Wednesday, January 20, 2010

So. Farewell Then, Bill McLaren

Another voice of our childhoods has been silenced. Bill McLaren, voice of rugby on the BBC, has been called home at the age of eighty-six.

Bill McLaren was old school. He was from the village of Hawick, in Scotland’s rugby heartland. The name means nothing now in the professional age but back in the day the news that the Scots had found yet another raw-boned forward from Hawick was enough to cause the bruises to rise and the teeth to loosen on even the most hardened of men before a ball – or anything else – was kicked at all.

Scotland had a very particular way of playing rugby in the amateur era, a dour, grinding relentlessness that gave way to grudging admiration from vanquished opposition that they pulled it off so well. Sheep farmers’ rugby – a ten man game for strong, muscular men who needn’t have trained at all, having spent all their time on the mountain pulling sheep out of ditches in the freezing, sheeting rain of Scotland. No gym in the world hardens muscle on bone like that sort of work.
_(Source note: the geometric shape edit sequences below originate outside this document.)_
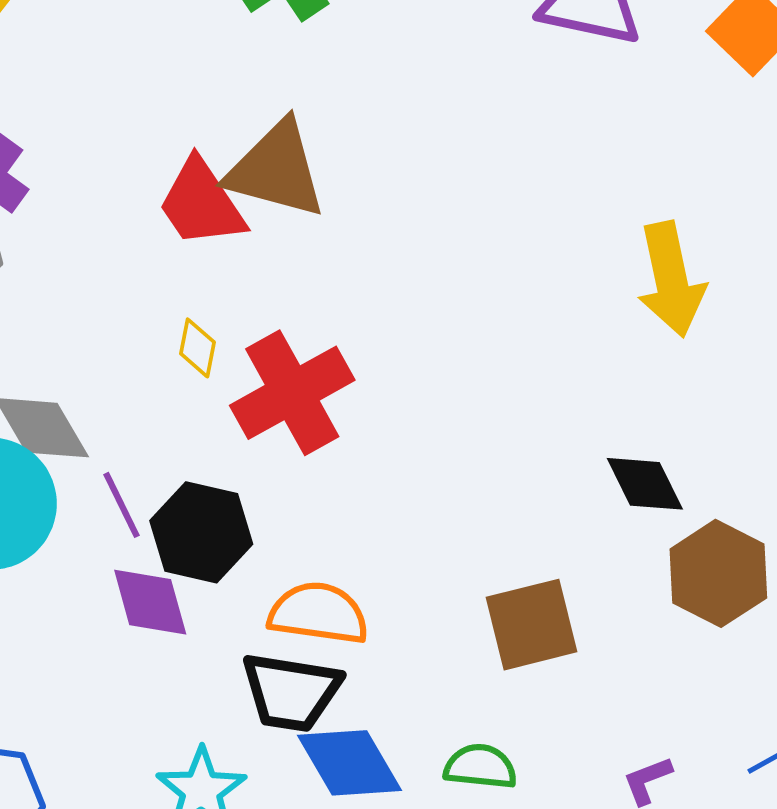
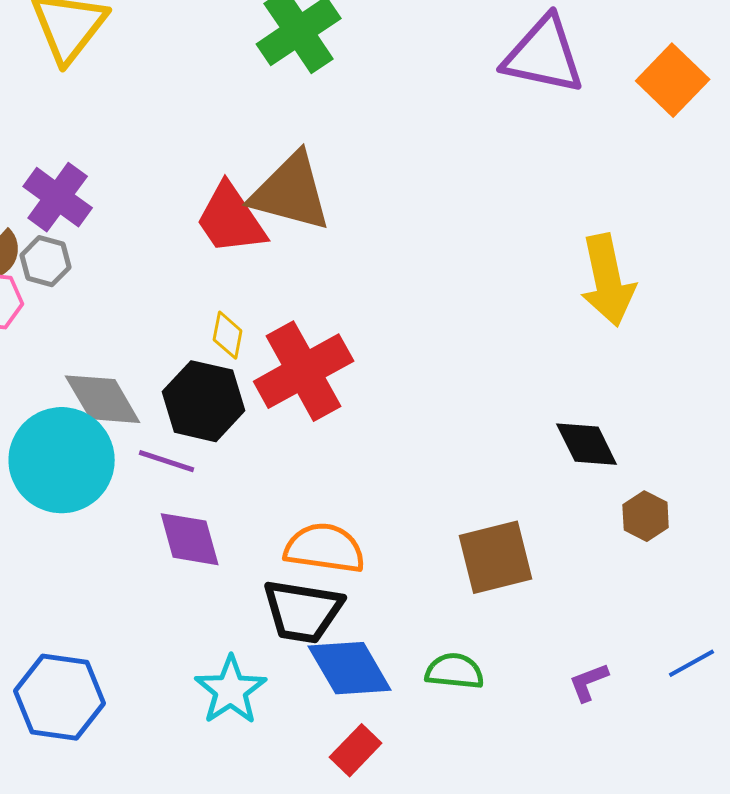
purple line: (121, 505) -> (167, 461), turned -46
black hexagon: (201, 532) -> (204, 401), moved
brown hexagon: (718, 573) -> (646, 516), size x0.6

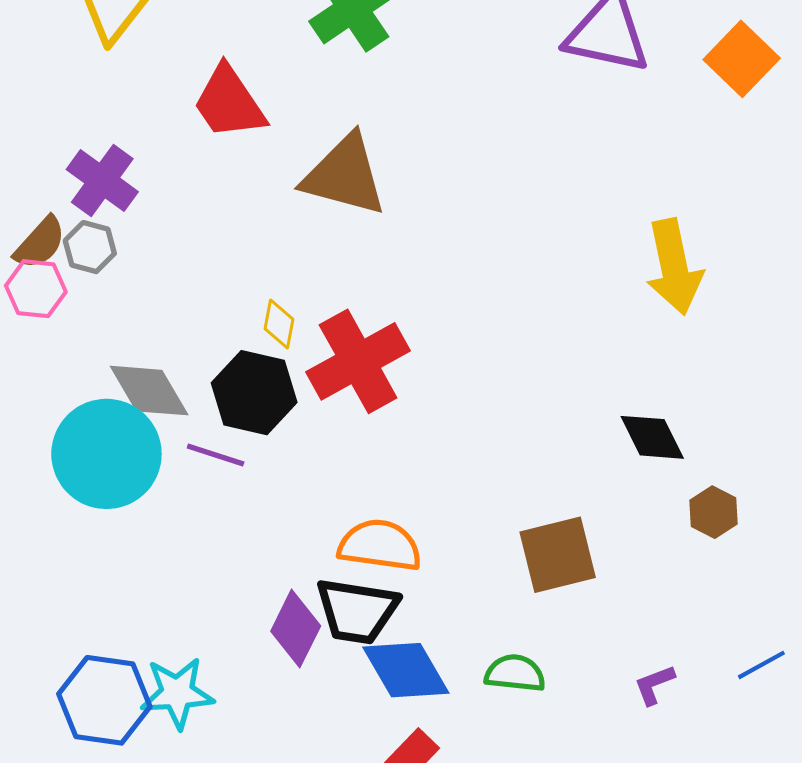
red trapezoid: (231, 219) -> (229, 103), moved
purple diamond: (190, 539) -> (296, 629), moved, turned 42
cyan star: (231, 690) -> (177, 693), moved, turned 30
McLaren was a schoolteacher. You could tell, listening to him. He loved the great theatres of Twickers and the Parc des Princes of course, but you got the feeling, like a catch in his voice, that he’d be as happy on the back pitch of some school teaching a young lad the skills of the game, and being delighted when the young lad bound properly, or didn’t bash his head off the hooker in the scrums anymore. It was hard not to get the feeling that being true to the traditions and ethos of game meant as much to him as JPR crossing the line in the Arms Park, or Andy Irvine going over at Murrayfield.

McLaren’s great gift was his perspective. He knew that rugby wasn’t actually a matter of life and death, that it was just a game. The BBC did a documentary about him on his final season – his first assignment that year was Italy v Scotland in Rome. The last time McLaren has been in Italy was fifty years beforehand, when he was there as a Royal Artillery man during the Second World War.

When the war was over, he was on the verge of an international cap when he contracted TB. TB would have done for him were it not for a miracle drug called Streptomycin. After all that, it was easy enough to keep the Calcutta Cup in perspective. Crucial certainly, but by no means serious.

Bill McLaren was old school. That BBC documentary ended with him waltzing around the sitting room with his wife, an old-school courtly pleasured beloved by that most courtly of sports commentators. Bill McLaren was of a generation where men danced with women, didn’t sneer for the sake of sneering and looked on triumph and disaster, treating both imposters just the same. He will be missed, and his like will not be seen again. Ar dheis Dé go raibh a anam Albanach uasal.